■ **WHAT THE TASK REQUIRES**:
Exactly reproduce each line of the listing that follows.

■ **INPUT**:
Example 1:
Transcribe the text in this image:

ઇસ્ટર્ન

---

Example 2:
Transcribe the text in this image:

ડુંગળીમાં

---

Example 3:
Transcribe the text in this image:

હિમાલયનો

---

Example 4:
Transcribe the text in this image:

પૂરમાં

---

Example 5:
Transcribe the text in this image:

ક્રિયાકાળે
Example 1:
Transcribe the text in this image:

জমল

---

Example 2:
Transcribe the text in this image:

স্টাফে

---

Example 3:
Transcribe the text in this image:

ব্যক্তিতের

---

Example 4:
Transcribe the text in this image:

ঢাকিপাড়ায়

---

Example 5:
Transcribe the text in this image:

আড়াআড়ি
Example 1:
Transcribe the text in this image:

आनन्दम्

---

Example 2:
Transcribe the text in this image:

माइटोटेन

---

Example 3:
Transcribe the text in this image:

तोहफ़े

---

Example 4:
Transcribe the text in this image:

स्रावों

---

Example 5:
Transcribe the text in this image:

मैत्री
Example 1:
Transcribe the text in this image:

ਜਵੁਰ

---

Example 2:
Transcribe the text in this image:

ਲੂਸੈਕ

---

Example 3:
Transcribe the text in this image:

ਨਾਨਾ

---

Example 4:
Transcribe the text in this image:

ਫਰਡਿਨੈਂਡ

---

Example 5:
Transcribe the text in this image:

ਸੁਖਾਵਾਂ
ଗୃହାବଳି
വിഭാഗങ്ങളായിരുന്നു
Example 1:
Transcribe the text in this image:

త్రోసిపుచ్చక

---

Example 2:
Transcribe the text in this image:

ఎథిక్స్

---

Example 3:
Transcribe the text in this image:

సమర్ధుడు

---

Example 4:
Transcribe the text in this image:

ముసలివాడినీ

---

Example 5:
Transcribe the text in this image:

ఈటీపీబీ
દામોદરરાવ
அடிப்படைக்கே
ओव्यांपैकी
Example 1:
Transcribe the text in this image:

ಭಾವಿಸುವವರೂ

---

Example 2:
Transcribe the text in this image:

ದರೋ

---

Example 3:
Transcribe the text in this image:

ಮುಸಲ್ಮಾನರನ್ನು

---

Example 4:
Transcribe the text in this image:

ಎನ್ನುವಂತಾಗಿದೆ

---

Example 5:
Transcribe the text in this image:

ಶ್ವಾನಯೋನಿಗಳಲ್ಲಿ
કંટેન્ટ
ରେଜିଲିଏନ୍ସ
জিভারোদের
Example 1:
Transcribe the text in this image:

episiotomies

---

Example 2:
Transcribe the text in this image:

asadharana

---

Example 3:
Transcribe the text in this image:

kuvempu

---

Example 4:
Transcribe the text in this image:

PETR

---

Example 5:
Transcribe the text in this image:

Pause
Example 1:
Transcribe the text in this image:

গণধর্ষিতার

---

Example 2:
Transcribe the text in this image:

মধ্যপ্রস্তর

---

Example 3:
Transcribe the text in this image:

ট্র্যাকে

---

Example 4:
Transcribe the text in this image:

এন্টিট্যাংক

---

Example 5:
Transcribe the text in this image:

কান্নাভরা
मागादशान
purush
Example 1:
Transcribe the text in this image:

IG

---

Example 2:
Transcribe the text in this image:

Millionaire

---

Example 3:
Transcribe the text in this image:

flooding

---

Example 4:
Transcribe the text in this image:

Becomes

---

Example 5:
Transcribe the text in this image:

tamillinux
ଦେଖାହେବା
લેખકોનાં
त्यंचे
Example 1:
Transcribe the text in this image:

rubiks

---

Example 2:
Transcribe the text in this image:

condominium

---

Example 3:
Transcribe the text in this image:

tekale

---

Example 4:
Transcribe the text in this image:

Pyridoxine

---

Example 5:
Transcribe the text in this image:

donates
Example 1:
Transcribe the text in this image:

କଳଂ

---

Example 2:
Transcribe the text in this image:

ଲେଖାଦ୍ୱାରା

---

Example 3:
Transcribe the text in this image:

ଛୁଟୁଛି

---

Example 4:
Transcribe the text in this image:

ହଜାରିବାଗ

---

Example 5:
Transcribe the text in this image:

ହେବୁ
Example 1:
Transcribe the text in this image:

■ **TASK SOLUTION**:
Example 1:
Transcribe the text in this image:

ઇસ્ટર્ન

---

Example 2:
Transcribe the text in this image:

ડુંગળીમાં

---

Example 3:
Transcribe the text in this image:

હિમાલયનો

---

Example 4:
Transcribe the text in this image:

પૂરમાં

---

Example 5:
Transcribe the text in this image:

ક્રિયાકાળે
Example 1:
Transcribe the text in this image:

জমল

---

Example 2:
Transcribe the text in this image:

স্টাফে

---

Example 3:
Transcribe the text in this image:

ব্যক্তিতের

---

Example 4:
Transcribe the text in this image:

ঢাকিপাড়ায়

---

Example 5:
Transcribe the text in this image:

আড়াআড়ি
Example 1:
Transcribe the text in this image:

आनन्दम्

---

Example 2:
Transcribe the text in this image:

माइटोटेन

---

Example 3:
Transcribe the text in this image:

तोहफ़े

---

Example 4:
Transcribe the text in this image:

स्रावों

---

Example 5:
Transcribe the text in this image:

मैत्री
Example 1:
Transcribe the text in this image:

ਜਵੁਰ

---

Example 2:
Transcribe the text in this image:

ਲੂਸੈਕ

---

Example 3:
Transcribe the text in this image:

ਨਾਨਾ

---

Example 4:
Transcribe the text in this image:

ਫਰਡਿਨੈਂਡ

---

Example 5:
Transcribe the text in this image:

ਸੁਖਾਵਾਂ
ଗୃହାବଳି
വിഭാഗങ്ങളായിരുന്നു
Example 1:
Transcribe the text in this image:

త్రోసిపుచ్చక

---

Example 2:
Transcribe the text in this image:

ఎథిక్స్

---

Example 3:
Transcribe the text in this image:

సమర్ధుడు

---

Example 4:
Transcribe the text in this image:

ముసలివాడినీ

---

Example 5:
Transcribe the text in this image:

ఈటీపీబీ
દામોદરરાવ
அடிப்படைக்கே
ओव्यांपैकी
Example 1:
Transcribe the text in this image:

ಭಾವಿಸುವವರೂ

---

Example 2:
Transcribe the text in this image:

ದರೋ

---

Example 3:
Transcribe the text in this image:

ಮುಸಲ್ಮಾನರನ್ನು

---

Example 4:
Transcribe the text in this image:

ಎನ್ನುವಂತಾಗಿದೆ

---

Example 5:
Transcribe the text in this image:

ಶ್ವಾನಯೋನಿಗಳಲ್ಲಿ
કંટેન્ટ
ରେଜିଲିଏନ୍ସ
জিভারোদের
Example 1:
Transcribe the text in this image:

episiotomies

---

Example 2:
Transcribe the text in this image:

asadharana

---

Example 3:
Transcribe the text in this image:

kuvempu

---

Example 4:
Transcribe the text in this image:

PETR

---

Example 5:
Transcribe the text in this image:

Pause
Example 1:
Transcribe the text in this image:

গণধর্ষিতার

---

Example 2:
Transcribe the text in this image:

মধ্যপ্রস্তর

---

Example 3:
Transcribe the text in this image:

ট্র্যাকে

---

Example 4:
Transcribe the text in this image:

এন্টিট্যাংক

---

Example 5:
Transcribe the text in this image:

কান্নাভরা
मागादशान
purush
Example 1:
Transcribe the text in this image:

IG

---

Example 2:
Transcribe the text in this image:

Millionaire

---

Example 3:
Transcribe the text in this image:

flooding

---

Example 4:
Transcribe the text in this image:

Becomes

---

Example 5:
Transcribe the text in this image:

tamillinux
ଦେଖାହେବା
લેખકોનાં
त्यंचे
Example 1:
Transcribe the text in this image:

rubiks

---

Example 2:
Transcribe the text in this image:

condominium

---

Example 3:
Transcribe the text in this image:

tekale

---

Example 4:
Transcribe the text in this image:

Pyridoxine

---

Example 5:
Transcribe the text in this image:

donates
Example 1:
Transcribe the text in this image:

କଳଂ

---

Example 2:
Transcribe the text in this image:

ଲେଖାଦ୍ୱାରା

---

Example 3:
Transcribe the text in this image:

ଛୁଟୁଛି

---

Example 4:
Transcribe the text in this image:

ହଜାରିବାଗ

---

Example 5:
Transcribe the text in this image:

ହେବୁ
Example 1:
Transcribe the text in this image:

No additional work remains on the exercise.